While most business development companies are public, there are also non-traded BDCs, which are also known as private BDCs. Although they aren’t exposed to the volatility that can arise when trading on public markets, non-traded BDCs tend to come with high-net-worth requirements for REIT investors. They may ask for higher initial investments.
Non-traded BDCs are illiquid, charge higher commissions and fees, may have redemption limits, and are more suitable for those with long-term investment time horizons.
BDC investors look to make money from the dividends on their investments or the sale of their shares. Because business development companies use leverage and invest in distressed companies, they can be high risk. Although retail investors can invest in many business development companies, this doesn’t mean that all of them should.
Our broker misconduct attorneys at Shepherd Smith Edwards and Kantas (SSEK Law Firm at investorlawyers.com) represent REIT investors who suffered losses in BDCs.
We fight for our clients in Financial Industry Regulatory Authority (FINRA) arbitration to help them recover their money from the brokerage firms and financial advisors that caused them financial harm.
Four of the BDCs That SSEK Law Firm is Investigating- Business Development Corp. of America (BDCA): This company first offered shares to investors in 2011, raising $1.9M. Its focus has been on providing middle-market companies with senior secured loans. BDCA’s shares have since dropped dramatically by over 50% in price.
- CION investment Corp.: This publicly-traded BDC also mostly provides senior secured loans to middle-market companies. Investors have seen an over 40% drop in share price. It is believed that only 88% of investors’ funds actually were directed toward making investments. About 10% of their money went to paying broker commissions and dealer management fees.

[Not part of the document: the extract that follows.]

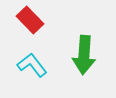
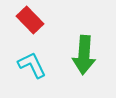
cyan L-shape: rotated 12 degrees clockwise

- FS Energy and Power Fund
- Sierra Income Corp.
- Business development companies give investors an opportunity to gain exposure to debt and equity investments in companies that are predominantly private.

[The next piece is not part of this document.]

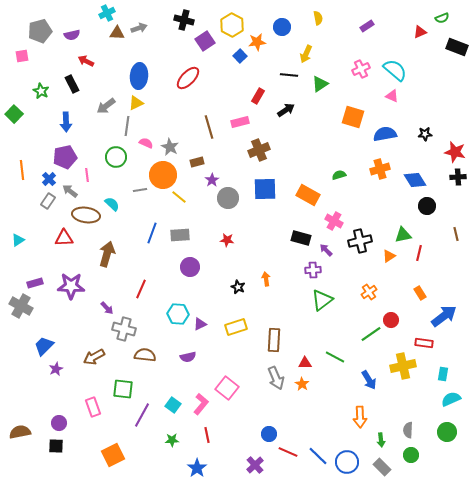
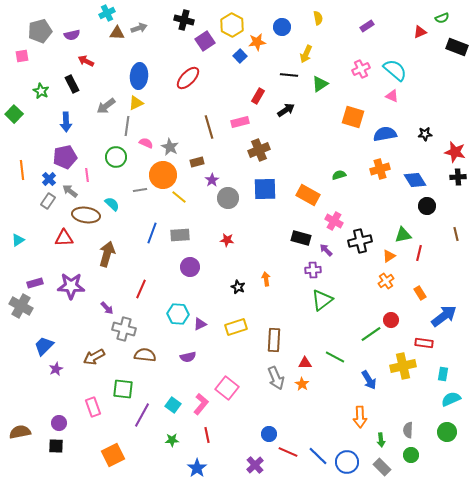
orange cross at (369, 292): moved 17 px right, 11 px up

- For the BDCs that trade on public exchanges, they tend to have liquidity and offer transparency.
- A business development company’s investment can provide diversification to an investor’s portfolio along with exposure to securities beyond stocks and bonds.
- BDCs can provide high dividend yields. Investors’ taxes on them will usually be the same rate as what they would pay for ordinary income.
- Even though most BDCs are liquid, their holdings might not be. Illiquid securities that are included among those holdings may lead to unexpected, sudden losses. Because BDCs often use leverage, this can cause cash flow problems if there is a decline in the value of the assets that were leveraged.
- Because business development companies usually invest in companies that are in trouble or those with no track record because they are so new, there is the risk of default or failure.
- Rising interest rates can harm a BDC’s profit margin and mean less returns for REIT investors.
At SSEK Law Firm our experienced BDC investment fraud attorneys represent investors who were unsuitably recommended and sold shares in a business development company that were too risky for them or whose broker overconcentrated their portfolio with this investment.
Because high commissions often come with selling BDCs, a financial advisor may have forgotten to act in a customer’s best interests, causing them to suffer significant losses.